Llaman al reconocimiento integral de los pueblos como sujetos políticos de “derechos y con autonomía”
Lunes 23 de marzo de 2026, p. 29
San Cristóbal de Las Casas, Chis., El respeto al territorio es un activo de vida, no una mercancía, afirmaron centros de derechos humanos, colectivos y agrupaciones diversas del país, al tiempo de exigir “alto a la imposición de megaproyectos, presas, minas, trenes en territorios indígenas que despojan del bien vivir y afectan gravemente la red de la vida”.

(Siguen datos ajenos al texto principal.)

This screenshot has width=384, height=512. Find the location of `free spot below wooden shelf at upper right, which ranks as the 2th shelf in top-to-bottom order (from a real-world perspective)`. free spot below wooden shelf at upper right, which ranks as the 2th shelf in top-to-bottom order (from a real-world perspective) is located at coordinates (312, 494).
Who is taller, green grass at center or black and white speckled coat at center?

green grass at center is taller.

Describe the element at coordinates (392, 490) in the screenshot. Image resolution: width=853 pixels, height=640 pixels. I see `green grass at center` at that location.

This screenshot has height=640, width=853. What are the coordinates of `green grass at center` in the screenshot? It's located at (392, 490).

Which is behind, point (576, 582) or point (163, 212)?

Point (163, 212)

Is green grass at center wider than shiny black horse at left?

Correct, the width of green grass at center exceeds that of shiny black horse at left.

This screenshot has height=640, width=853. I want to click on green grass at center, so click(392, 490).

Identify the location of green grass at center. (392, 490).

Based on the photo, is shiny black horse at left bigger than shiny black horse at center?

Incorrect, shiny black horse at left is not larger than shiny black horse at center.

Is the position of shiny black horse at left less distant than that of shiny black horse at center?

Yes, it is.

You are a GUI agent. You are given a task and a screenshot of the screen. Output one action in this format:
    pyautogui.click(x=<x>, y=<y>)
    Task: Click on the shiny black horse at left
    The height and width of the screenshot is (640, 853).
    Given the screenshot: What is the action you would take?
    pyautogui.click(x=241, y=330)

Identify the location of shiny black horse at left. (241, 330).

En un documento difundido en el contexto del Día Internacional de la Eliminación de la Discriminación Racial, manifestaron que “el reconocimiento al cuarto nivel de gobierno es un avance, pero no puede quedar únicamente en la transferencia de recursos con condicionamiento externo o de fines electoreros, y tampoco se trata de valorar las formas de gobierno local, sino de crear mecanismos claros de coordinación entre las comunidades, municipio y el Estado que permita el fortalecimiento de la autonomía real, territorial e integral”.

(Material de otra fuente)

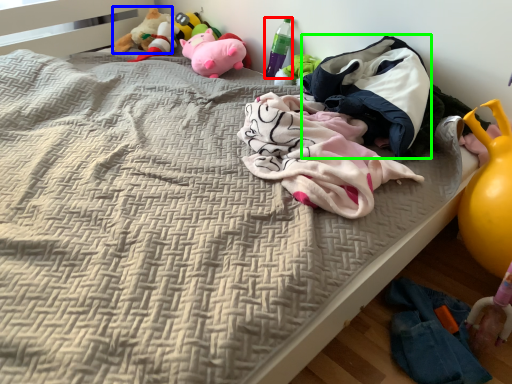
Question: Based on their relative distances, which object is farther from bottle (highlighted by a red box)? Choose from toy (highlighted by a blue box) and baby clothe (highlighted by a green box).

Choices:
 (A) toy
 (B) baby clothe

Answer: (A)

Sostuvieron que “la expedición de una ley reglamentaria del artícu-lo segundo constitucional es un deber jurídico del Estado mexicano, pues garantiza que los derechos colectivos de los pueblos indígenas y afromexicano no queden en declaraciones, sino que se traduzcan en normas vinculantes que aseguren su ejercicio efectivo en ámbitos políticos, sociales, económicos y culturales, fortaleciendo la libre determinación, la participación, la preservación de sus territorios y formas de organización; es una demanda urgente que no puede postergarse más”.
En el texto, el Centro de Derechos Humanos Fray Bartolomé de Las Casas (Frayba), de Chiapas; el Centro de Derechos Humanos de la Montaña Tlachinollan, de Guerrero; Indignación, Promoción y Defensa de los Derechos Humanos, de Yucatán, y el Instituto Mexicano para el Desarrollo Comunitario, de Jalisco, así como seis agrupaciones más, señalaron que “es urgente el establecimiento de medidas y acciones para una nueva relación del Estado con los pueblos indígenas, con mecanismos claros, medidas y acciones sustantivas que trasciendan las coyunturas electorales. Esto ya no es opción política sino una obligación legal e histórica de un país que se enuncia democrática”.

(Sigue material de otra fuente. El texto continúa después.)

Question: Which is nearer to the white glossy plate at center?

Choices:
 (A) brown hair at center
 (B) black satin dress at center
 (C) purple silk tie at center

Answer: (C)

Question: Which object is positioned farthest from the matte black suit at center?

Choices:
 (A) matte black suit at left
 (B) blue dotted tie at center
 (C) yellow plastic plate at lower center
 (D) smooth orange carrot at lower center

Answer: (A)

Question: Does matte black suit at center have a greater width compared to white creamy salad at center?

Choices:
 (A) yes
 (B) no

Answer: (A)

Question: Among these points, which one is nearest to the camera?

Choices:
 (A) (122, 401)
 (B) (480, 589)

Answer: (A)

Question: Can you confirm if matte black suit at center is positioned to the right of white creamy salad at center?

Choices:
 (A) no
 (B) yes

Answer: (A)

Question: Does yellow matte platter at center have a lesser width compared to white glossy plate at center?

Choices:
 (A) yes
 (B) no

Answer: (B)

Las agrupaciones indicaron que “las recientes reformas legislativas a nivel nacional y algunas prácticas institucionales han reconocido a los pueblos indígenas como sujetos colectivos de derecho público, lo cual valoramos como avance, pero insuficiente, ya que al parecer quiere reducirse a la trasferencia de recursos más allá del reconocimiento integral como sujeto político de derechos y con autonomía”.
Por ello, agregaron: “los pueblos y las organizaciones indígenas expresamos que la política hacia nosotros no puede circunscribirse sólo a trasferencias monetarias, programas temporales, folclor o programas asistenciales de voluntad sexenal. Es necesaria la transformación de esa mirada. Es indispensable el reconocimiento y garantía de nuestra participación en las políticas y decisiones que nos afectan. Nuestra participación no debe ser eventual sino estructural y permanente”.
Precisaron que “es urgente el establecimiento de mecanismos permanentes y vinculantes de consulta conforme lo establece el artículo 6 del Convenio 169 de la Organización Internacional del Trabajo”.
Asimismo, exigieron un “alto a la criminalización, desaparición y asesinato a las y los defensores del territorio; más desplazamiento forzado de personas indígenas, esto afecta gravemente a las mujeres y niñez, nos despoja de nuestra identidad y tejido colectivo”.